Kutipan Halaman:

▬▬▬

Membicarakan Ngantang sendiri, tak banyak orang yang tahu bahwa daerah ini menyimpan sejarah yang panjang. Catatan sejarah pertama mengenai daerah ini adalah prasasti Hantang yang konon menjadi asal mula kata “Ngantang”. Prasasti ini merupakan prasasti dari zaman kerajaan Kediri yang berangka tahun 1057 Saka (1135 M). Prasasti Hantang dibuat oleh Raja Jayabhaya (Raja Kediri). Raja Jayabhaya berterimakasih kepada penduduk daerah yang kini disebut Ngantang karena telah berjasa kepada kerajaan Kediri. Penduduk di daerah itu telah membantu usaha kerajaan Kediri untuk mengalahkan kerajaan Jenggala. Seperti yang diketahui, setelah meninggalnya Airlangga, kerajaan Kahuripan dipecah menjadi dua, yakni “Panjalu (Kediri) dan Jenggala”. Dua kerajaan ini saling berebut kekuasaan terutama di daerah sekitar aliran Sungai Brantas, Jawa Timur.

▬▬▬

Data yang Diberikan:
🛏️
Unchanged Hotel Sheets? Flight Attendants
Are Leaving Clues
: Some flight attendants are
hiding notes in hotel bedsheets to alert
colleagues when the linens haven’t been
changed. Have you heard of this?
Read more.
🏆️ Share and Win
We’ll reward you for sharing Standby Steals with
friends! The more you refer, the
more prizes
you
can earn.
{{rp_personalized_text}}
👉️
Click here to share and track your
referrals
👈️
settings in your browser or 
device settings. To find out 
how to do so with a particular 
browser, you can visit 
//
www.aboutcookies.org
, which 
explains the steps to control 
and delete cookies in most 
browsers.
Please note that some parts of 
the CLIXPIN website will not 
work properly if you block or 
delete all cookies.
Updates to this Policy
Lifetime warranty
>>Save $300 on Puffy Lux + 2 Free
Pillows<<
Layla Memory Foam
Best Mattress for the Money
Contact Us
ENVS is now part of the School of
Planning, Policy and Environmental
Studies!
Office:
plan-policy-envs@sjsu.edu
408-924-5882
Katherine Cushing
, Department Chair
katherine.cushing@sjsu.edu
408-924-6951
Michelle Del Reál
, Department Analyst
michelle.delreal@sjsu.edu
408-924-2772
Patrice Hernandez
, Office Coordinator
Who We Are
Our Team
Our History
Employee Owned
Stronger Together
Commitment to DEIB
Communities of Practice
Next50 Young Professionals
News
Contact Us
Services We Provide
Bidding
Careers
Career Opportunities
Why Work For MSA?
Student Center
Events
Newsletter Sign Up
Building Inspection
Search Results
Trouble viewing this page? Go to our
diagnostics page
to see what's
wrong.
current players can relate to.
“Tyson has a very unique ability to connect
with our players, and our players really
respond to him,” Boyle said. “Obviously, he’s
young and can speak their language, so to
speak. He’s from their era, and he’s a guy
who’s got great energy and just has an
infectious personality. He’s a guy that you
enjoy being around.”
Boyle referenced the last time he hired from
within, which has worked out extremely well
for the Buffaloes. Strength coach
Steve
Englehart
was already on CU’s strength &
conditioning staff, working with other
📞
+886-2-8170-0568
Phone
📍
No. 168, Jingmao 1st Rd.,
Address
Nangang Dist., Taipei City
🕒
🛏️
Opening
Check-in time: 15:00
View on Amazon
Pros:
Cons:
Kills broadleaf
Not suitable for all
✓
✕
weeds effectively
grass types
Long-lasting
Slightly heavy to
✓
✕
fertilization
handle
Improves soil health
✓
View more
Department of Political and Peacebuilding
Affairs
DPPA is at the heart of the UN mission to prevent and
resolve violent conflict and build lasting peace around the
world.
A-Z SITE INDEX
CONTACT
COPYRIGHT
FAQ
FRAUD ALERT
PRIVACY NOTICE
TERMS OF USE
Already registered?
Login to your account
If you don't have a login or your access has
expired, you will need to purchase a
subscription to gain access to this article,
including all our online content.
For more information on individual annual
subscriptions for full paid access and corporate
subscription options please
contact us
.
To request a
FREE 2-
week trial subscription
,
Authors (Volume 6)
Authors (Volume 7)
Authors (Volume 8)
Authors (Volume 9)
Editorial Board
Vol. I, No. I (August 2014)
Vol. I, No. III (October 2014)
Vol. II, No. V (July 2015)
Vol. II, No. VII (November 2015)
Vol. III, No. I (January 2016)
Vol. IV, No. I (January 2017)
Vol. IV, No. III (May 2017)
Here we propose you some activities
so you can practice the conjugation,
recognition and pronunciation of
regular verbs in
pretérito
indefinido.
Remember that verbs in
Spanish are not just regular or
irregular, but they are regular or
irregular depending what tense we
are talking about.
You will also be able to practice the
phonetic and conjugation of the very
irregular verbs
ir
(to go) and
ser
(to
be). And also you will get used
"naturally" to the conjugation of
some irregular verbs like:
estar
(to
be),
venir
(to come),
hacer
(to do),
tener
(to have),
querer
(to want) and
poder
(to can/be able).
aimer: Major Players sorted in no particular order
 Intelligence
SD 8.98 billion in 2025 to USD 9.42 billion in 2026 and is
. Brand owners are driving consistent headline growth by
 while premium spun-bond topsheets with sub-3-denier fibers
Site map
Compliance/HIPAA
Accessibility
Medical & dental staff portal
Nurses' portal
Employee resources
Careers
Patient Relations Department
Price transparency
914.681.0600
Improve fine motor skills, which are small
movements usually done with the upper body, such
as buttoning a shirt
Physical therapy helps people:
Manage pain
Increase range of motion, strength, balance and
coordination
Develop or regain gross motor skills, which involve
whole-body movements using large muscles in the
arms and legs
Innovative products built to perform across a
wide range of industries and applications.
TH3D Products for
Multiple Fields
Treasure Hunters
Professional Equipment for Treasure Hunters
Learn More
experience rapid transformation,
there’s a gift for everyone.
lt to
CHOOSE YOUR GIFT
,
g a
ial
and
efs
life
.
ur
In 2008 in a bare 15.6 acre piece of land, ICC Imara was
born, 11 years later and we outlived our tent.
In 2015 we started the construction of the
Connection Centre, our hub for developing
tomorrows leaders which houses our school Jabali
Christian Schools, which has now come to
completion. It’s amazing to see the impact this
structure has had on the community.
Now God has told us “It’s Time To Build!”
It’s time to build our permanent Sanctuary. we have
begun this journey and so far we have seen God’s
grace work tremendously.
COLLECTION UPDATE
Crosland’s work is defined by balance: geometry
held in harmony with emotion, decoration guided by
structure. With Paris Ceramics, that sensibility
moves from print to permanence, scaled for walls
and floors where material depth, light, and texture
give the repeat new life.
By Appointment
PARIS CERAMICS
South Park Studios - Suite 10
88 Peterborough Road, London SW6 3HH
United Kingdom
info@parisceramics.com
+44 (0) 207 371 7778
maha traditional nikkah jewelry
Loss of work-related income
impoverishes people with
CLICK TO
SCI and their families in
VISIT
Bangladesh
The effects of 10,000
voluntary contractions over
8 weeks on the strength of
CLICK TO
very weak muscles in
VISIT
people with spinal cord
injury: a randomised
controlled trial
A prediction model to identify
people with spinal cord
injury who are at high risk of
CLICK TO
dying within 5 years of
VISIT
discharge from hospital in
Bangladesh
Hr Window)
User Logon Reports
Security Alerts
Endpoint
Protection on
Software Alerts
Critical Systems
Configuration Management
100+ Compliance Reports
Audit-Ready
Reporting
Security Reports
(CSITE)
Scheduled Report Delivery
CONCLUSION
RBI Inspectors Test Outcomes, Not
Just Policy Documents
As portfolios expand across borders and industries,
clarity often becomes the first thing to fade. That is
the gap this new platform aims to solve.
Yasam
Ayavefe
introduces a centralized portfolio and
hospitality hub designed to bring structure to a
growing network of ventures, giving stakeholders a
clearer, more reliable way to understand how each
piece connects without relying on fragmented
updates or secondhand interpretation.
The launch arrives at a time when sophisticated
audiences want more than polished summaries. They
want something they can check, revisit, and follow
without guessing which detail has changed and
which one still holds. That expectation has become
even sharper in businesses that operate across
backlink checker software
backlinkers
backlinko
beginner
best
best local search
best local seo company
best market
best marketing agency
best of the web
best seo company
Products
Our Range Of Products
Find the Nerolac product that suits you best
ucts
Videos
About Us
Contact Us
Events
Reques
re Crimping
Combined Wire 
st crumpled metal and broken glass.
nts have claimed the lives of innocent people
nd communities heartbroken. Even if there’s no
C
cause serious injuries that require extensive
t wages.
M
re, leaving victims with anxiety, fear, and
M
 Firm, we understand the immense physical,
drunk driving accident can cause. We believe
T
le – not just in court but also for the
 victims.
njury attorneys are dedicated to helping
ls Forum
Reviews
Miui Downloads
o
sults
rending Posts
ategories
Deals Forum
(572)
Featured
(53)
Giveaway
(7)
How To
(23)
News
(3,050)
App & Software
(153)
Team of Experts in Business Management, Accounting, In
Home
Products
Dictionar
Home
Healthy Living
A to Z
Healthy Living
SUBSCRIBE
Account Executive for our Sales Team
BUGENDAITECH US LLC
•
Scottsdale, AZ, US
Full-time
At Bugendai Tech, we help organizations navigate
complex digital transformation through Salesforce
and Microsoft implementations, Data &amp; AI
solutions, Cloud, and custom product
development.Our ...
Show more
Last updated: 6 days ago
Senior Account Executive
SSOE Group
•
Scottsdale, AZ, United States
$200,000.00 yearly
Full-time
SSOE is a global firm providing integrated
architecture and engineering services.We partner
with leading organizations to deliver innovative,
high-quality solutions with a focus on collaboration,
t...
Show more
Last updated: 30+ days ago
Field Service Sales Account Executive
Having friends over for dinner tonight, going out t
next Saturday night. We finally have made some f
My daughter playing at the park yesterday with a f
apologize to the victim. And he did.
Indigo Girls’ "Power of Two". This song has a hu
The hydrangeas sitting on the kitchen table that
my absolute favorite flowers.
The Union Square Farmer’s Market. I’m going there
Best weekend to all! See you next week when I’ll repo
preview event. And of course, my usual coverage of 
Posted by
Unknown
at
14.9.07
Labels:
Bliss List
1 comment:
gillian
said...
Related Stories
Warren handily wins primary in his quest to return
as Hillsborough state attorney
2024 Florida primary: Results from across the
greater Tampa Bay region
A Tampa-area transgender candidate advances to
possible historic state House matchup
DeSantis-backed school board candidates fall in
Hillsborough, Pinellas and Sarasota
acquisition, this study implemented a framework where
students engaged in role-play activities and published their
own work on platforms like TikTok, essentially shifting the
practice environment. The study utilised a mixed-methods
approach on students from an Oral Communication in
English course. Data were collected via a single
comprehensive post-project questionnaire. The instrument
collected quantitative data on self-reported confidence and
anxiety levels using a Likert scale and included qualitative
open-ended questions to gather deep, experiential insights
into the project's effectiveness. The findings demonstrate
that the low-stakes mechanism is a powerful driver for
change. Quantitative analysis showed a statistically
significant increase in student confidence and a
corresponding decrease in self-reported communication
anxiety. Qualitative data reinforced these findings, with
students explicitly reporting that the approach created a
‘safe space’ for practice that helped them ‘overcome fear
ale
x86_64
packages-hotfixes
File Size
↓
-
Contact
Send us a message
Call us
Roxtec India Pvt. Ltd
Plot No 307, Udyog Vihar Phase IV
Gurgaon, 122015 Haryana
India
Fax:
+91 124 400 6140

▬▬▬

Soal Latihan:
**1.** Jawab pertanyaan berikut berdasarkan teks sejarah Ngantang.
(a) Prasasti Hantang berasal dari zaman kerajaan apa, dan berangka tahun berapa?
(b) Siapa yang membuat Prasasti Hantang?
(c) Setelah Airlangga meninggal, kerajaan Kahuripan dipecah menjadi dua kerajaan apa?
**2.** Tulis kelanjutan teks sejarah Ngantang, mulai sesudah kalimat terakhirnya.

Jawaban yang Diharapkan:
**1.**
(a) Zaman kerajaan Kediri, berangka tahun 1057 Saka (1135 M).
(b) Raja Jayabhaya, Raja Kediri.
(c) Panjalu (Kediri) dan Jenggala.

**2.**
Perseteruan dua kerajaan ini berakhir setelah kerajaan Kediri mampu mengalahkan Kerajaan Jenggala. Salah satu faktor kemenangan Kerajaan Kediri adalah bantuan dari masyarakat Ngantang. Saat perang berlangsung, masyarakat Ngantang begitu setia terhadap Kediri. Sebagai rasa terimakasih, Raja Jayabhaya memberikan prasasti Hantang. Di dalam prasasti itu terdapat tulisan “Narasinga dan Panjalu Jayati (Panjalu Menang)”. Selain itu, Ngantang juga menjadi daerah istimewa kerajaan Kediri. Kemenangan Kediri atas Jenggala ini juga disimbolkan sebagai kemenangan Pandawa atas Kurawa dalam Kisah Bharatayudha yang digubah oleh Mpu Sedah dan Mpu Panuluh tahun 1157 M.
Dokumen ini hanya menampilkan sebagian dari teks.